There were growths in her stomach, neck, and in her face. The doctor told them it looked like Neuroblastoma, a specific cancer that begins near the adrenal gland.
After being treated from Jan. 1, 2015, to March 3, 2016, Carleigh’s mother says she is now doing great. She was diagnosed when she was 16 months old, so she had just started getting used to running and walking a lot, but there were times where she had to stay in bed for weeks due to treatment. Now she is jumping, running, and tumbling like a normal 3-year-old. The only issue she is still facing is that one of the tumors broke through her palate and caused her teeth to shift, and the chemo caused cavities as well. Carleigh will have surgery on Oct. 19 to fix her teeth and to remove the port they hooked up to her for chemo.

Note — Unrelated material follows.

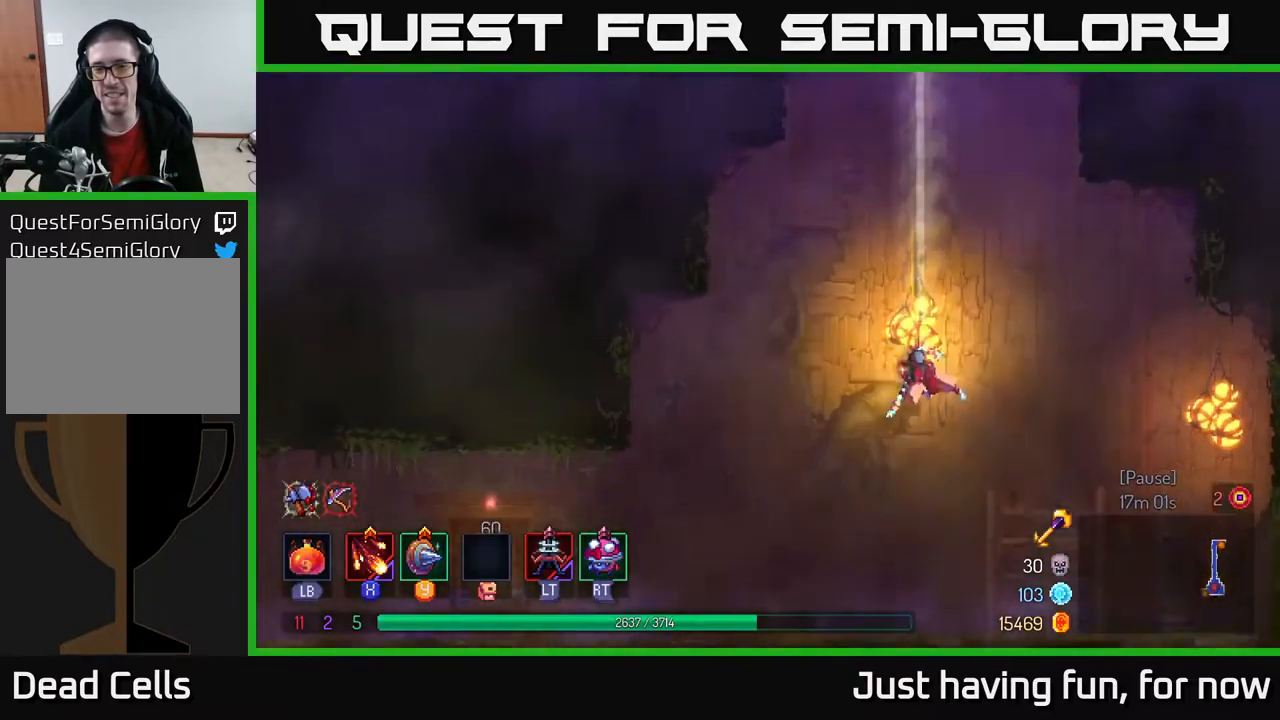
{"buttons": [], "left_stick": "left", "right_stick": "center", "events": [[16, "B", "down"], [133, "B", "up"], [200, "B", "down"], [283, "B", "up"]]}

Symank related some facts about childhood cancer, which is the number one disease killer of children with more deaths than asthmas, cystic fibrosis, diabetes, and pediatric AIDS combined. Forty-six children are diagnosed every day. One in every 300 children will develop cancer before they reach the age of 19. Only 4 percent of the almost $5 billion federal budget for the National Cancer Institute goes to all 12 types of childhood cancers. There are several hundred adult cancer treatments in development, and none for childhood cancer. Half of the chemotherapies used for childhood cancer treatment are over 25 years old.

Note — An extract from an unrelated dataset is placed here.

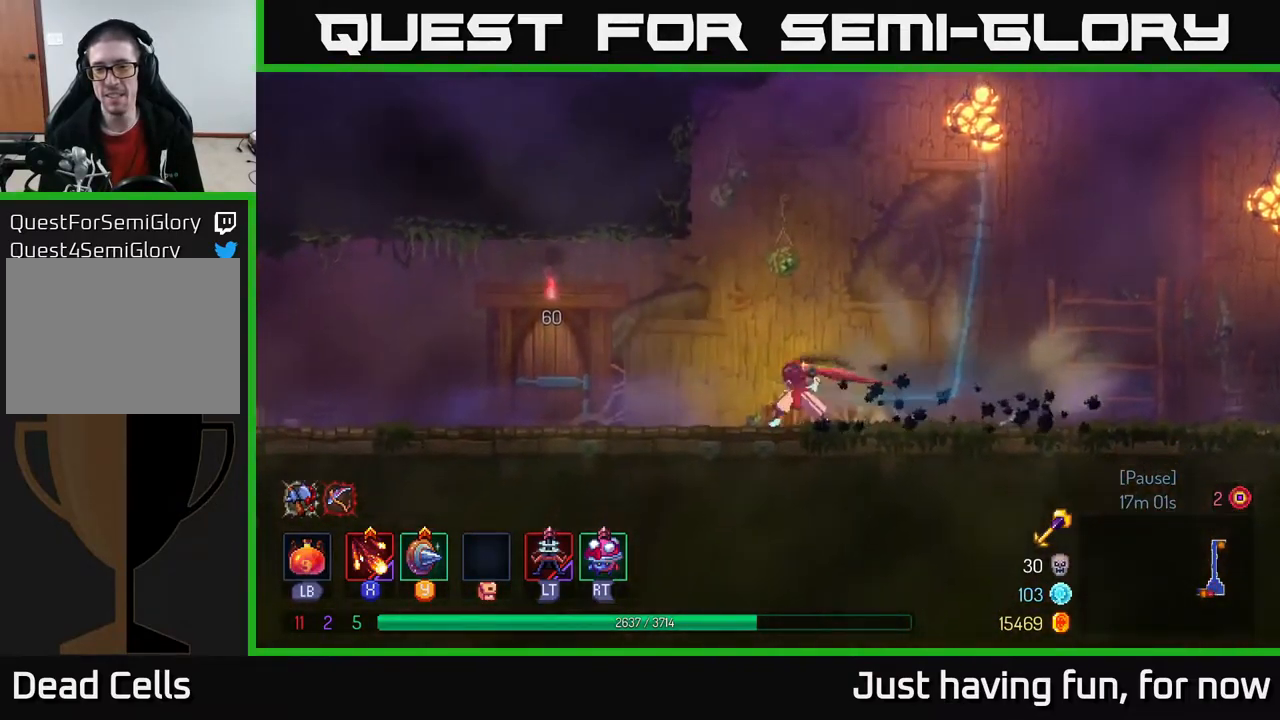
{"buttons": [], "left_stick": "left", "right_stick": "center", "events": []}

Neuroblastoma is the most common solid tumor cancer and is the leading cause of cancer death in children below the age of 5. After being diagnosed, Neuroblastoma patients have a 50 percent chance of survival at best, and for those who do survive, there is a 50 percent chance of the cancer returning. If the cancer returns, the survival rates decrease.
“If you had asked me two years ago what Neuroblastoma was, I wouldn’t be able to tell you,” Symank said.

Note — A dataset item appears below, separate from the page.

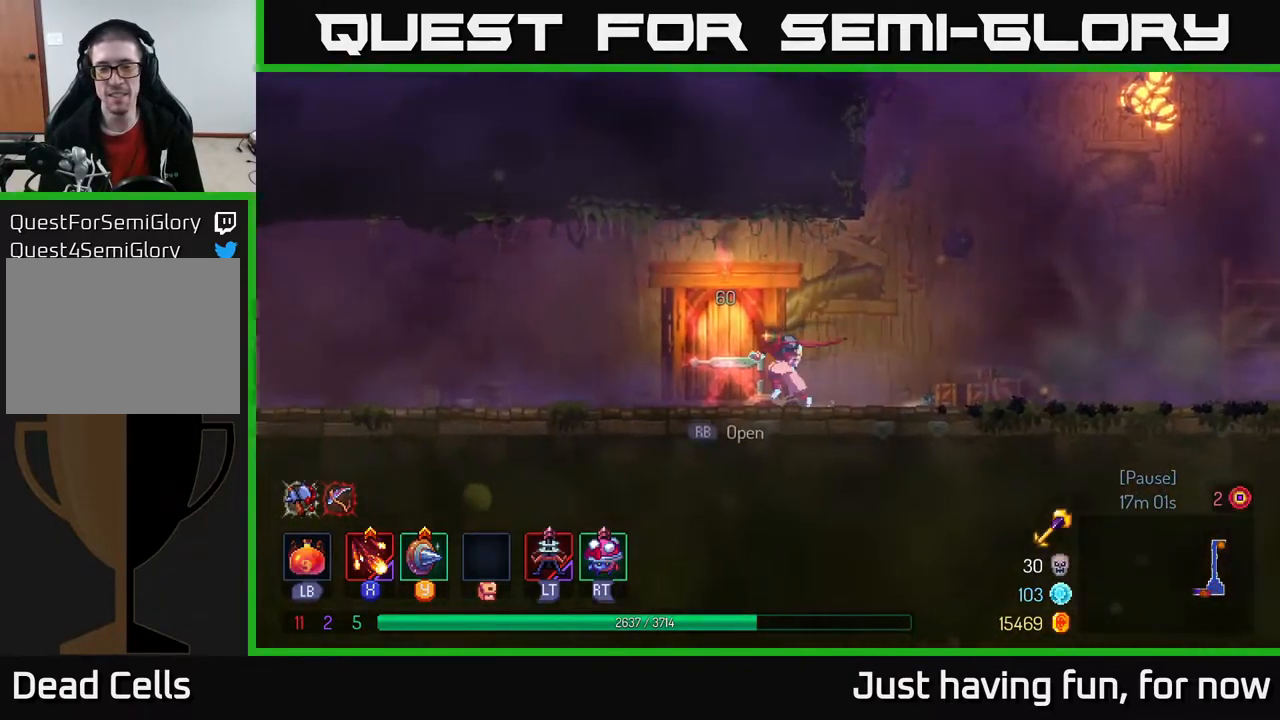
{"buttons": ["B"], "left_stick": "left", "right_stick": "center", "events": [[433, "B", "down"]]}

The only kid cancer people are familiar about is Leukemia, and even that is still vague. Getting the word out about these cancers and the ways parents can check for them can help catch them early, and catching them early can increase the odds of survival significantly. This month is also to help raise awareness at how little funds these cancers receive and helps people learn about their donation options, whether it be monetary to a family research hospital like Cook Children's, donating hair for wigs, volunteering, or even making food for a family that needs a hot meal.
“For my family [Childhood Cancer Month] is important because we survived the journey,” said Symank. “But we live in fear of the ‘Big R,’ better known as a relapse. Each year Carleigh’s scans come back clear, the less likely she is to relapse.”